– Видишь поезд? – спросил он.
– Да, – глухо ответил пленник.
– Тебя как звать?
– Тимохой. Тимофеем, значит…
– Достаточно будет Тимохи, – решил Евсеев. – На брудершафт мы с тобой не пили, но мне почему-то кажется, что ты не станешь возражать, если я стану обращаться к тебе запросто, по-свойски.
– Нет, – выдавил из себя бомж и скосил глаза на заточку, укол которой все сильнее ощущался между ног.
– Вот что, Тимоха, – сказал Евсеев, – я сегодня добрый, поэтому раскрою тебе один секрет. Государственной важности секрет, учти. Так что гордись, Тимоха.
– Может, не надо? – жалобно спросил бомж.
– Надо, Тимоха, надо. Нас с тобой интересует последний вагон, четырнадцатый по счету. Считай.
Евсеев показал подбородком на состав, постепенно замедляющий ход на станции «Мирная».
– Они пронумерованы, – подал голос Тимоха.
– А ты все равно считай. Так надежнее.
Состав остановился. Четырнадцатый вагон находился в каких-нибудь двадцати метрах от наблюдателей и был хорошо освещен фонарями.
– Нам повезло, – сказал Евсеев. – Согласен, Тимоха?
– Да, – ответил бомж, и в голосе его не прозвучало ни одной радостной нотки.
– В этом вагоне, который последний, – доверительно заговорил Евсеев, – везут одну очень важную вещь, которую необходимо перехватить по пути следования. Мне поручено выяснить, насколько хорошо этот вагон охраняется. Что скажешь по этому поводу?
– Не знаю. Никто не выходит, за окнами тоже никого…
– Однако же кто-то внутри есть. Видишь, свет за шторками в двух купе?
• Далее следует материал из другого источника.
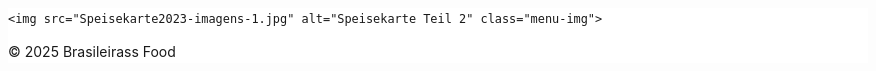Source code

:     <img src="Speisekarte2023-imagens-1.jpg" alt="Speisekarte Teil 2" class="menu-img">
  </main>
  <footer>
    &copy; 2025 Brasileirass Food
  </footer>
</body>
</html>
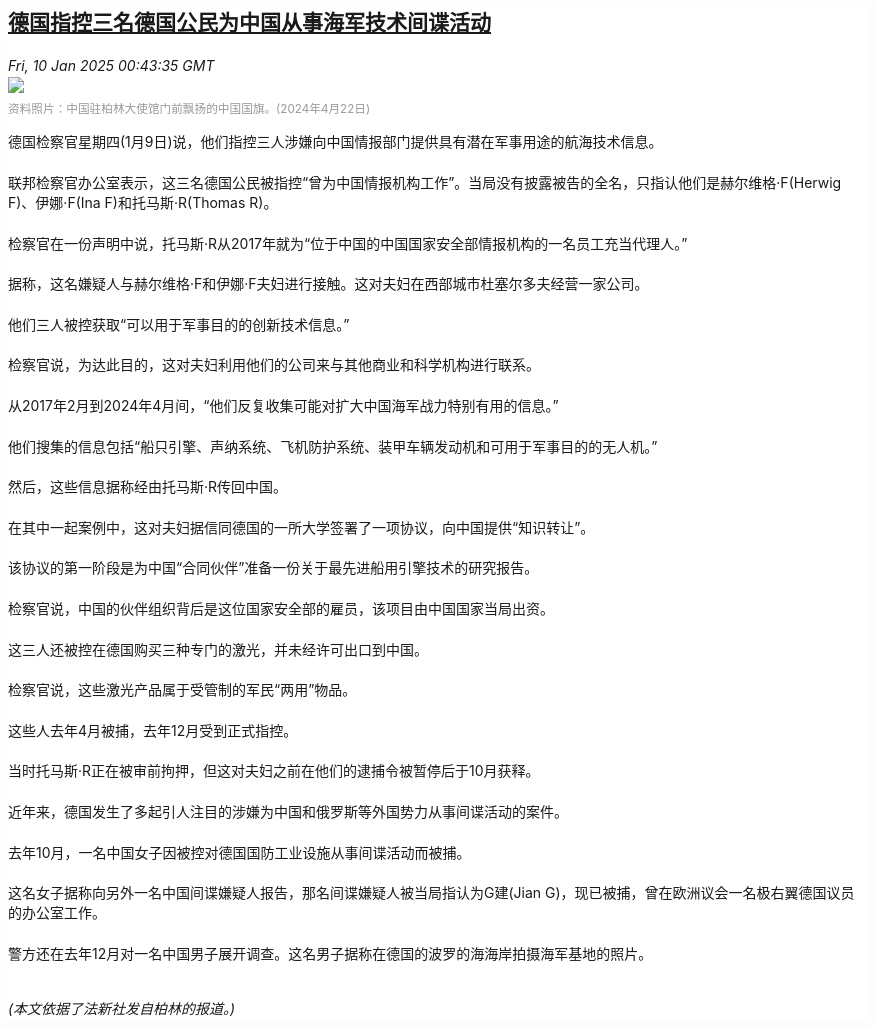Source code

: 
[德国指控三名德国公民为中国从事海军技术间谍活动](https://www.voachinese.com/a/germany-charges-three-with-spying-on-naval-tech-for-china-20250109/7931752.html)
------

<div><i>Fri, 10 Jan 2025 00:43:35 GMT</i></div><img src="https://images.weserv.nl?url=gdb.voanews.com/bbecafdd-6570-4dd9-98d2-a987055d795d_r1_s_w900.jpg" width="100%"><div><small style="color: #999;">资料照片：中国驻柏林大使馆门前飘扬的中国国旗。(2024年4月22日)</small></div><p>德国检察官星期四(1月9日)说，他们指控三人涉嫌向中国情报部门提供具有潜在军事用途的航海技术信息。<br /><br />联邦检察官办公室表示，这三名德国公民被指控“曾为中国情报机构工作”。当局没有披露被告的全名，只指认他们是赫尔维格·F(Herwig F)、伊娜·F(Ina F)和托马斯·R(Thomas R)。<br /><br />检察官在一份声明中说，托马斯·R从2017年就为“位于中国的中国国家安全部情报机构的一名员工充当代理人。”<br /><br />据称，这名嫌疑人与赫尔维格·F和伊娜·F夫妇进行接触。这对夫妇在西部城市杜塞尔多夫经营一家公司。<br /><br />他们三人被控获取“可以用于军事目的的创新技术信息。”<br /><br />检察官说，为达此目的，这对夫妇利用他们的公司来与其他商业和科学机构进行联系。<br /><br />从2017年2月到2024年4月间，“他们反复收集可能对扩大中国海军战力特别有用的信息。”<br /><br />他们搜集的信息包括“船只引擎、声纳系统、飞机防护系统、装甲车辆发动机和可用于军事目的的无人机。”<br /><br />然后，这些信息据称经由托马斯·R传回中国。<br /><br />在其中一起案例中，这对夫妇据信同德国的一所大学签署了一项协议，向中国提供“知识转让”。<br /><br />该协议的第一阶段是为中国“合同伙伴”准备一份关于最先进船用引擎技术的研究报告。<br /><br />检察官说，中国的伙伴组织背后是这位国家安全部的雇员，该项目由中国国家当局出资。<br /><br />这三人还被控在德国购买三种专门的激光，并未经许可出口到中国。<br /><br />检察官说，这些激光产品属于受管制的军民“两用”物品。<br /><br />这些人去年4月被捕，去年12月受到正式指控。<br /><br />当时托马斯·R正在被审前拘押，但这对夫妇之前在他们的逮捕令被暂停后于10月获释。<br /><br />近年来，德国发生了多起引人注目的涉嫌为中国和俄罗斯等外国势力从事间谍活动的案件。<br /><br />去年10月，一名中国女子因被控对德国国防工业设施从事间谍活动而被捕。<br /><br />这名女子据称向另外一名中国间谍嫌疑人报告，那名间谍嫌疑人被当局指认为G建(Jian G)，现已被捕，曾在欧洲议会一名极右翼德国议员的办公室工作。<br /><br />警方还在去年12月对一名中国男子展开调查。这名男子据称在德国的波罗的海海岸拍摄海军基地的照片。</p><p><br /><em>(本文依据了法新社发自柏林的报道。)</em><br /></p>
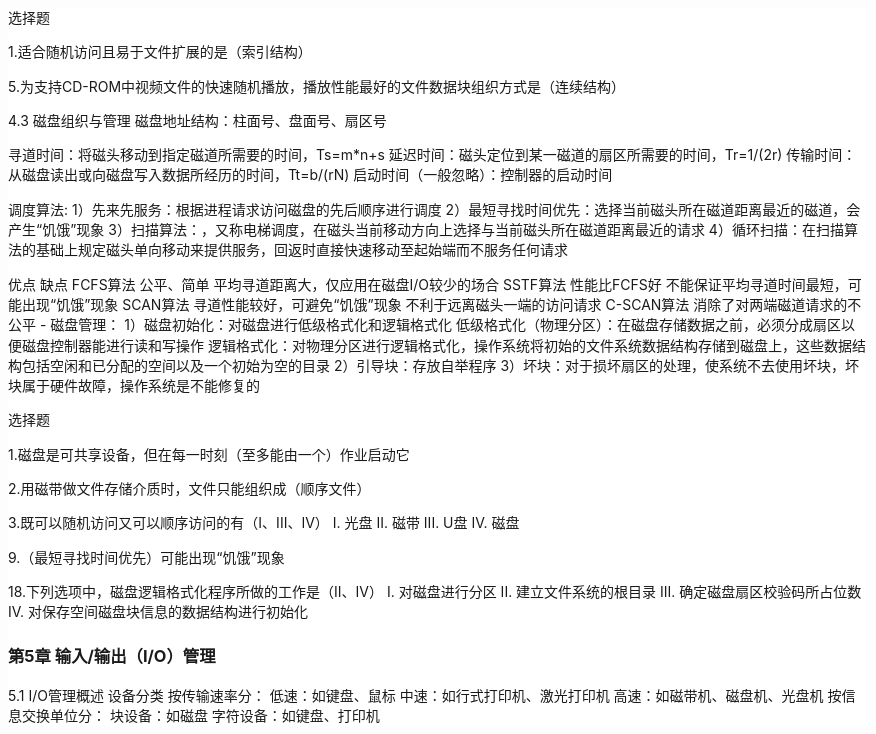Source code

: 选择题

1.适合随机访问且易于文件扩展的是（索引结构）

5.为支持CD-ROM中视频文件的快速随机播放，播放性能最好的文件数据块组织方式是（连续结构）

4.3 磁盘组织与管理
磁盘地址结构：柱面号、盘面号、扇区号

寻道时间：将磁头移动到指定磁道所需要的时间，Ts=m*n+s
延迟时间：磁头定位到某一磁道的扇区所需要的时间，Tr=1/(2r)
传输时间：从磁盘读出或向磁盘写入数据所经历的时间，Tt=b/(rN)
启动时间（一般忽略）：控制器的启动时间

调度算法:
1）先来先服务：根据进程请求访问磁盘的先后顺序进行调度
2）最短寻找时间优先：选择当前磁头所在磁道距离最近的磁道，会产生“饥饿”现象
3）扫描算法：，又称电梯调度，在磁头当前移动方向上选择与当前磁头所在磁道距离最近的请求
4）循环扫描：在扫描算法的基础上规定磁头单向移动来提供服务，回返时直接快速移动至起始端而不服务任何请求

优点	缺点
FCFS算法	公平、简单	平均寻道距离大，仅应用在磁盘I/O较少的场合
SSTF算法	性能比FCFS好	不能保证平均寻道时间最短，可能出现“饥饿”现象
SCAN算法	寻道性能较好，可避免“饥饿”现象	不利于远离磁头一端的访问请求
C-SCAN算法	消除了对两端磁道请求的不公平	-
磁盘管理：
1）磁盘初始化：对磁盘进行低级格式化和逻辑格式化
低级格式化（物理分区）：在磁盘存储数据之前，必须分成扇区以便磁盘控制器能进行读和写操作
逻辑格式化：对物理分区进行逻辑格式化，操作系统将初始的文件系统数据结构存储到磁盘上，这些数据结构包括空闲和已分配的空间以及一个初始为空的目录
2）引导块：存放自举程序
3）坏块：对于损坏扇区的处理，使系统不去使用坏块，坏块属于硬件故障，操作系统是不能修复的

选择题

1.磁盘是可共享设备，但在每一时刻（至多能由一个）作业启动它

2.用磁带做文件存储介质时，文件只能组织成（顺序文件）

3.既可以随机访问又可以顺序访问的有（I、III、IV）
I. 光盘 II. 磁带 III. U盘 IV. 磁盘

9.（最短寻找时间优先）可能出现“饥饿”现象

18.下列选项中，磁盘逻辑格式化程序所做的工作是（II、IV）
I. 对磁盘进行分区
II. 建立文件系统的根目录
III. 确定磁盘扇区校验码所占位数
IV. 对保存空间磁盘块信息的数据结构进行初始化

### 第5章 输入/输出（I/O）管理

5.1 I/O管理概述
设备分类
按传输速率分：
低速：如键盘、鼠标
中速：如行式打印机、激光打印机
高速：如磁带机、磁盘机、光盘机
按信息交换单位分：
块设备：如磁盘
字符设备：如键盘、打印机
А возле сортира кто-то курит – там красный огонек мелькает.
– Вижу, – сказал бомж, постепенно начавший свыкаться с наличием острого колющего предмета в непосредственной близости от своих половых органов.
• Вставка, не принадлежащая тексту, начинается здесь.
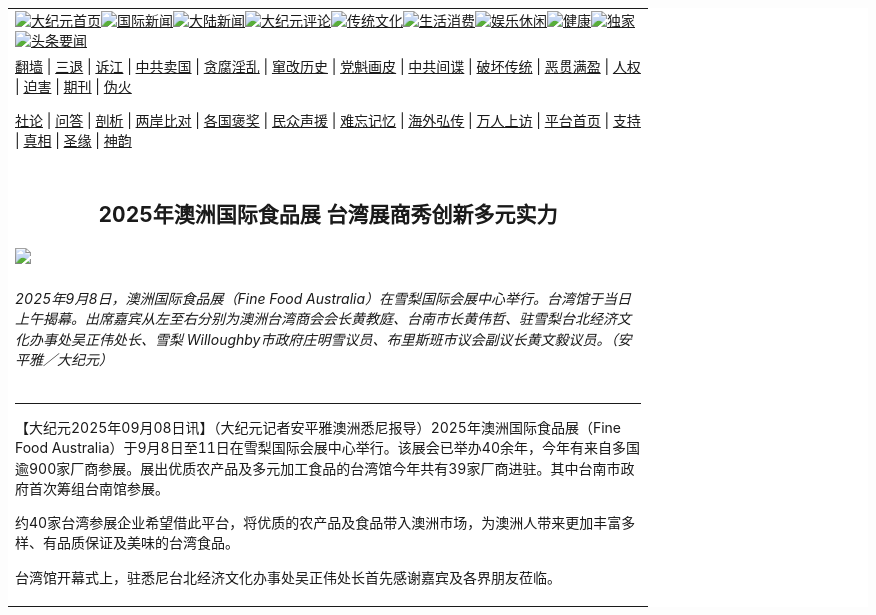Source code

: <a name="1" id="1" target="_blank"></a><span id="1"></span>
<table align=center border="0"><tr><td colspan="2" VALIGN=TOP><a href="https://github.com/1992513/djy/blob/master/gb/nf1351518.md#1"><img src="https://raw.githubusercontent.com/1992513/www/master/t/djy/1.jpg" title="大纪元首页" alt="大纪元首页"></a><a href="https://github.com/1992513/djy/blob/master/gb/n24hr.md#1"><img src="https://raw.githubusercontent.com/1992513/www/master/t/djy/3.jpg" title="国际新闻" alt="国际新闻"></a><a href="https://github.com/1992513/djy/blob/master/gb/nsc413.md#1"><img src="https://raw.githubusercontent.com/1992513/www/master/t/djy/4.jpg" title="大陆新闻" alt="大陆新闻"></a><a href="https://github.com/1992513/djy/blob/master/gb/news392.md#1"><img src="https://raw.githubusercontent.com/1992513/www/master/t/djy/5.jpg" title="大纪元评论" alt="大纪元评论"></a><a href="https://github.com/1992513/djy/blob/master/gb/news2007.md#1"><img src="https://raw.githubusercontent.com/1992513/www/master/t/djy/6.jpg" title="传统文化" alt="传统文化"></a><a href="https://github.com/1992513/djy/blob/master/gb/news2008.md#1"><img src="https://raw.githubusercontent.com/1992513/www/master/t/djy/7.jpg" title="生活消费" alt="生活消费"></a><a href="https://github.com/1992513/djy/blob/master/gb/ncyule.md#1"><img src="https://raw.githubusercontent.com/1992513/www/master/t/djy/8.jpg" title="娱乐休闲" alt="娱乐休闲"></a><a href="https://github.com/1992513/djy/blob/master/gb/nsc1002.md#1"><img src="https://raw.githubusercontent.com/1992513/www/master/t/djy/9.jpg" title="健康" alt="健康"></a><a href="https://github.com/1992513/djy/blob/master/gb/nf6092.md#1"><img src="https://raw.githubusercontent.com/1992513/www/master/t/djy/10a.jpg" title="独家" alt="独家"></a><a href="https://github.com/1992513/djy/blob/master/gb/nf4514.md#1"><img src="https://raw.githubusercontent.com/1992513/www/master/t/djy/12a.jpg" title="头条要闻" alt="头条要闻"></a></td></tr>
<tr><td colspan="2" VALIGN=TOP><a target="_blank" href="https://github.com/1992513/www/blob/master/README.md?zsrh#1">翻墙</a> | <a target="_blank" href="https://github.com/1992513/djy/blob/master/gb/nf5657.md#1">三退</a> | <a target="_blank" href="https://github.com/1992513/djy/blob/master/gb/nf6124.md#1">诉江</a> | <a target="_blank" href="https://github.com/1992513/djy/blob/master/gb/nf1176117.md#1">中共卖国</a> | <a target="_blank" href="https://github.com/1992513/djy/blob/master/gb/nf5773.md#1">贪腐淫乱</a> | <a target="_blank" href="https://github.com/1992513/djy/blob/master/gb/nf1176115.md#1">窜改历史</a> | <a target="_blank" href="https://github.com/1992513/djy/blob/master/gb/nf1176107.md#1">党魁画皮</a> | <a target="_blank" href="https://github.com/1992513/djy/blob/master/gb/nf1320400.md#1">中共间谍</a> | <a target="_blank" href="https://github.com/1992513/djy/blob/master/gb/nf1176114.md#1">破坏传统</a> | <a target="_blank" href="https://github.com/1992513/ntdtv/blob/master/gb/prog447_1.md#1">恶贯满盈</a> | <a target="_blank" href="https://github.com/1992513/djy/blob/master/gb/ncid278.md#1">人权</a> | <a target="_blank" href="https://github.com/1992513/djy/blob/master/gb/nf1176111.md#1">迫害</a> | <a target="_blank" href="https://gitlab.com/szzdlab/mh-qikan/blob/master/README.md#1">期刊</a> | <a target="_blank" href="https://github.com/1992513/djy/blob/master/gb/nf5562.md#1">伪火</a></p><p><a target="_blank" href="https://github.com/1992513/djy/blob/master/gb/9p.md#1">社论</a> | <a target="_blank" href="https://github.com/1992513/djy/blob/master/gb/nf4378.md#1">问答</a> | <a target="_blank" href="https://github.com/1992513/djy/blob/master/gb/nf5792.md#1">剖析</a> | <a target="_blank" href="https://github.com/1992513/djy/blob/master/gb/nf5735.md#1">两岸比对</a> | <a target="_blank" href="https://github.com/1992513/djy/blob/master/gb/nf6119.md#1">各国褒奖</a> | <a target="_blank" href="https://github.com/1992513/djy/blob/master/gb/nf6120.md#1">民众声援</a> | <a target="_blank" href="https://github.com/1992513/djy/blob/master/gb/nf1188594.md#1">难忘记忆</a> | <a target="_blank" href="https://github.com/1992513/djy/blob/master/gb/nf3180.md#1">海外弘传</a> | <a target="_blank" href="https://github.com/1992513/djy/blob/master/gb/nf5410.md#1">万人上访</a> | <a target="_blank" href="https://github.com/1992513/www/blob/master/README.md?zsrh#1">平台首页</a> | <a target="_blank" href="https://github.com/1992513/djy/blob/master/gb/nf4386.md#1">支持</a> | <a target="_blank" href="https://github.com/1992513/djy/blob/master/gb/nf4389.md#1">真相</a> | <a target="_blank" href="https://github.com/1992513/djy/blob/master/gb/nf5790.md#1">圣缘</a> | <a target="_blank" href="https://github.com/1992513/djy/blob/master/gb/nf4786.md#1">神韵</a></td></tr>
<tr><td VALIGN=TOP width="626"><h2 align=center>2025年澳洲国际食品展 台湾展商秀创新多元实力</h2>
<img width="600" src="https://i.epochtimes.com/assets/uploads/2025/09/id14590315-L1470638-600x400.jpg" />
<h6>2025年9月8日，澳洲国际食品展（Fine Food Australia）在雪梨国际会展中心举行。台湾馆于当日上午揭幕。出席嘉宾从左至右分别为澳洲台湾商会会长黄教庭、台南市长黄伟哲、驻雪梨台北经济文化办事处吴正伟处长、雪梨 Willoughby市政府庄明雪议员、布里斯班市议会副议长黄文毅议员。（安平雅／大纪元）</h6>
<hr>
<p>【大纪元2025年09月08日讯】（大纪元记者安平雅澳洲悉尼报导）<span class="s1">2025</span>年澳洲国际食品展（<span class="s1">Fine Food Australia</span>）于<span class="s1">9</span>月<span class="s1">8</span>日至<span class="s1">11</span>日在雪梨国际会展中心举行。该展会已举办<span class="s1">40</span>余年，今年有来自多国逾<span class="s1">900</span>家厂商参展。展出优质农产品及多元加工食品的台湾馆今年共有<span class="s1">39</span>家厂商进驻。其中台南市政府首次筹组台南馆参展。</p>
<p>约40家台湾参展企业希望借此平台，将优质的农产品及食品带入澳洲市场，为澳洲人带来更加丰富多样、有品质保证及美味的台湾食品。</p>
<p>台湾馆开幕式上，驻悉尼台北经济文化办事处吴正伟处长首先感谢嘉宾及各界朋友莅临。</p>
– А теперь посмотри на крышу, – предложил Евсеев.
– Смотрю. И что?
– Дополнительная вентиляционная труба установлена. Это что значит?
– Что? – тупо спросил бомж.
– Это значит, что газовая атака невозможна. – Рассуждая, Евсеев медленно воткнул заточку по самую рукоять. – Почему?
– О-о… – простонал бомж, уставившись на свои темнеющие в промежности штаны.
Крикнуть он не мог из-за болевого шока. Проткнув его заточкой, убийца не вытаскивал ее, не отпускал, а двигал из стороны в сторону, ожидая, когда нервная система жертвы не выдержит мучительной пытки. Постороннему могло бы показаться, что мужчины занимаются чем-то непотребным, но никто на них не смотрел. Ни одна живая душа.